▶ [Dataset records]:
====
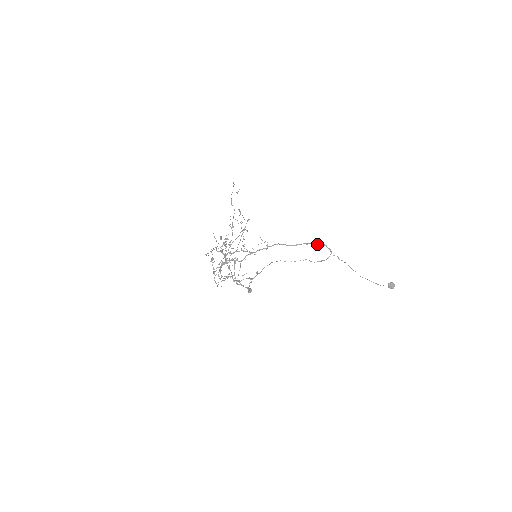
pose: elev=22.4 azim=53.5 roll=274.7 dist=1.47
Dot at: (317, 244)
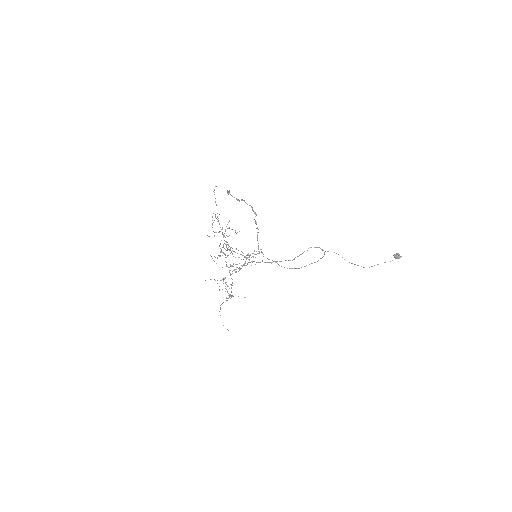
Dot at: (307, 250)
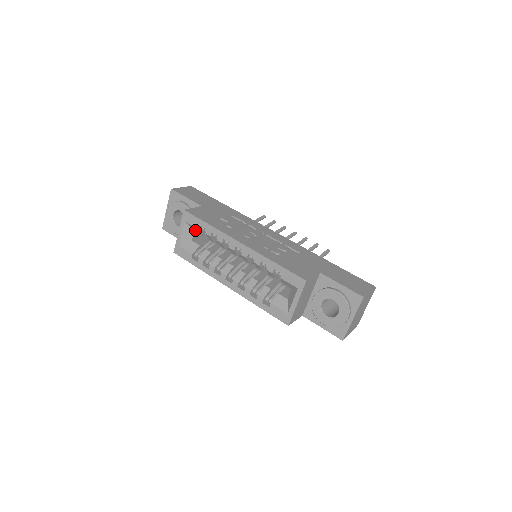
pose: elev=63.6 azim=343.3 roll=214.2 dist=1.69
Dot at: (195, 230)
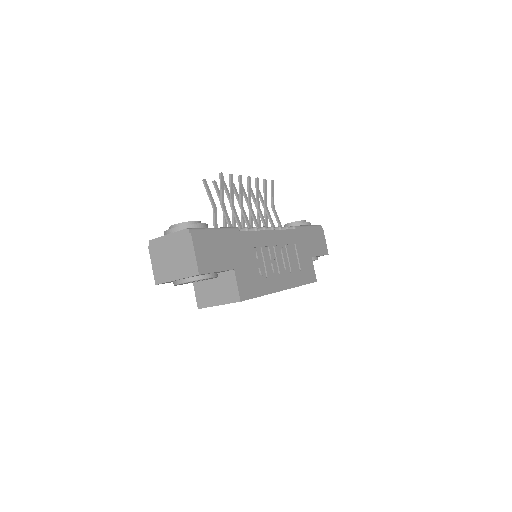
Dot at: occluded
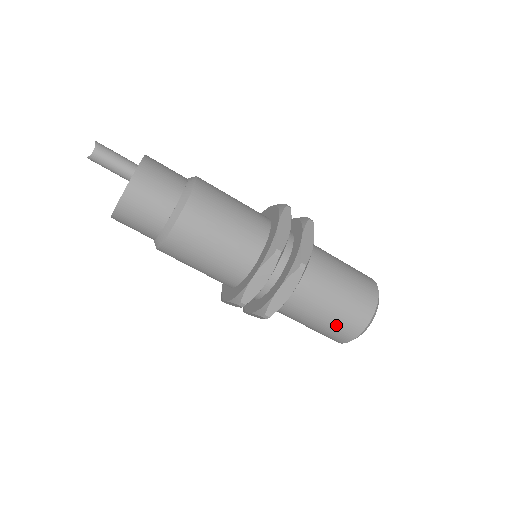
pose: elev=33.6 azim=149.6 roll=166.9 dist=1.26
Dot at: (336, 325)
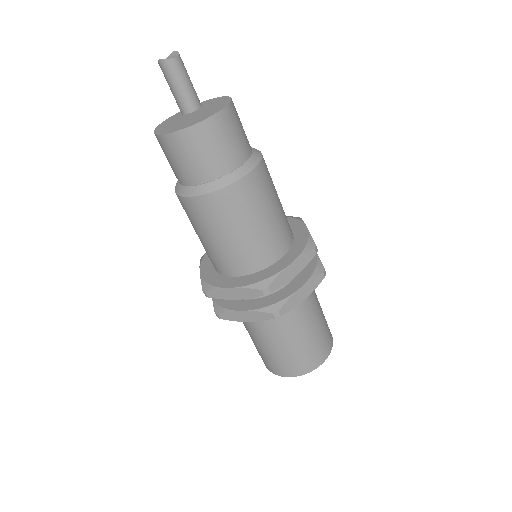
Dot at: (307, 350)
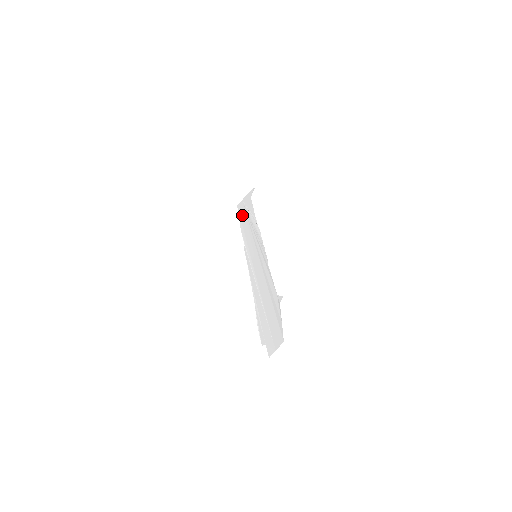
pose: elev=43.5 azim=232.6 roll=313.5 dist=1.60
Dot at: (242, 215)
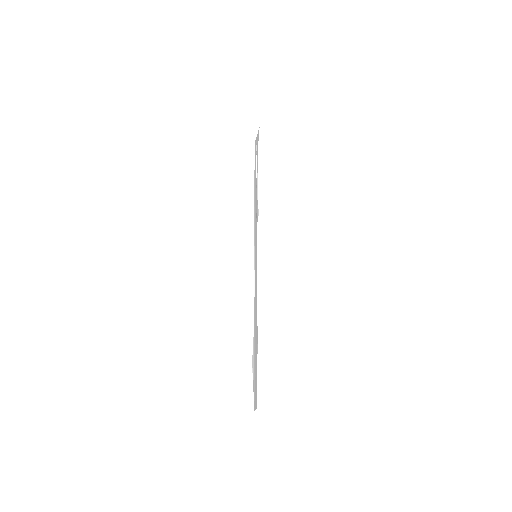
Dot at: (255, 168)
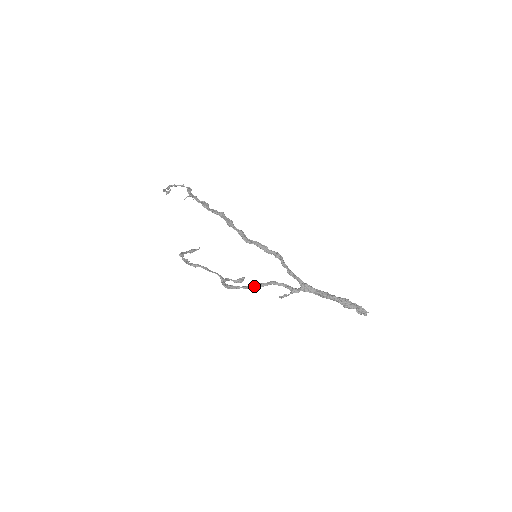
====
▶ [Given instruction]: State how many lines in the data contain the string "pose", matching case exactly, and give only the number.

▶ [Solution to the exercise]: 4